Когда девушка увидела всё это, у нее похолодело в душе. Она застыла, не смея пошевелиться, как будто её заморозили.
— О! Прекрасная фея. Проходите, проходите, пожалуйста.
Молодой доктор, стройный с умными карими глазами и тонкими интеллигентными пальцами, порхающими над колбасой, поднялся со своего стула и, оставив колбасу в покое, отодвинул стул так, чтобы девушка могла пройти и сесть. Он, по всей видимости, к своему полустаканчику уже приложился: глаза блестели, кончик носа и надбровные дуги трогательно покраснели.
Надю покоробило. Видение другого, похожего на этот стола с грубо порезанной колбасой и салом так и стояло перед глазами.
«Нет, эти не такие…»
Она повела плечами, как будто от холода, и, усилием воли сбросив оцепенение, собрав всё своё мужество, шагнула через порог.
— Здравствуйте. Я только поговорить хотела. С Виктором Андреевичем. Но… я лучше позже зайду.
— Нет-нет, проходите, присаживайтесь, вы ведь наверняка голодны. Меня зовут Сергей, — представился молодой доктор, — Сергей Александрович. Я лечащий врач вашего друга.

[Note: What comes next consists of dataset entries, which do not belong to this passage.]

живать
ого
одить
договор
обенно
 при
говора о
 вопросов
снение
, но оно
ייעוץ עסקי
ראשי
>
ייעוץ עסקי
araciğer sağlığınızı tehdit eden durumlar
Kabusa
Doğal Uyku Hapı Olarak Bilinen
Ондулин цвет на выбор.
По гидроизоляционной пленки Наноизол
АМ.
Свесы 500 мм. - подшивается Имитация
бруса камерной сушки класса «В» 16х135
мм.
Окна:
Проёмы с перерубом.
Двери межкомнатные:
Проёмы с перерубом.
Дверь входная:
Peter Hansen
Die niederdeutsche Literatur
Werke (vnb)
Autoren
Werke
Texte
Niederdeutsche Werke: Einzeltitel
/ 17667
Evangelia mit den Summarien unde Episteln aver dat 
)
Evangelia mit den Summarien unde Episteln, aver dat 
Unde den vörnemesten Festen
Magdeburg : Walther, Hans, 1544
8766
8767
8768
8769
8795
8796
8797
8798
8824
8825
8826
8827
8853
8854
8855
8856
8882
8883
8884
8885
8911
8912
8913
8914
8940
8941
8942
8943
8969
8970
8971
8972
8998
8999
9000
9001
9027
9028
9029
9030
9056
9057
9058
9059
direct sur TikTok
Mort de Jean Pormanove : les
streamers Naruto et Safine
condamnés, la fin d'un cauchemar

Он протянул ей внушительный бутерброд из хлеба, сыра и колбасы и спелый, готовый взорваться красным сладковатым соком помидор:
— Вот, перекусите.
— Такая вот петрушка, Надежда… м-м-м, не знаю, как вас по-батюшке, я отдежурил, — вступил в разговор коротышка Виктор Андреевич, — двое суток подряд. Домой иду. Устал. Вчера у Вениамина Игнатьевича именины были, так вот, перед тем как домой… отмечаем малёхо… вот, такая петрушка. Может, и вы с нами? — почему-то стал объяснять Наде наличие на столе водки Виктор Андреевич.
— Нет, нет, — поспешила заверить Надя, — за бутерброд спасибо. Я и забыла, что не успела поесть сегодня. Правда, и не хотелось.
— Так вы кушайте, кушайте.
— Вот ещё вареничек с капусточкой, вку-у-усный…
— Спасибо.
— Я распоряжусь, чтобы вам, пока вы тут будете находиться, приносили обед, — голубые глаза заведующего отделением были покрыты паутиной красных воспалённых сосудов — да ему просто необходимо поспать.
— А так разве можно?
— Можно. Это, конечно, не ресторан, но манную кашку или супчик гречневый варят отменно, — он устало улыбнулся, — пошёл я, ребята. А ты, Сергей Александрович, введи девушку в курс дела. Похоже, она не знает ничего. Вдруг… А! Всё равно уже… Такая вот петрушка…
— Что? Что всё равно? Ничего не всё равно! — Надя чуть не подавилась хлебом. — Кха-кха-кха! Ничего не всё равно! Вы мне только расскажите. Я пойму. Я всё-всё сделаю. Так же, как и он для меня… — запнулась, — даже лучше, — и покраснела.
— Вы доедайте. Вот ещё чай, а мы пока приберём тут. Сегодня Вениамин Игнатьевич дежурит, он тут, в ординаторской, будет, а мы с вами к Виктору Андреичу в кабинет пойдём.
Надя давилась бутербродом, обжигалась горячим чаем и уже через пять минут поднялась со стула:
— Я поела, спасибо большое. Куда идти? А то он там сам… один.
— Нам спешить некуда. Он уже там более трёх дней сам. Но раз вы готовы, пошли.
Кабинет заведующего отделением находился как раз напротив ординаторской через коридор. Совсем маленький, он казался крошечным от того, что стол, старый потертый секретер, книжная полка были заставлены и завалены книгами, папками, подшивками, одиноко валяющимися журналами. Серый от времени потолок, банальные голубые панели. На стене такой же банальный черно-белый портрет Николая Ивановича Пирогова.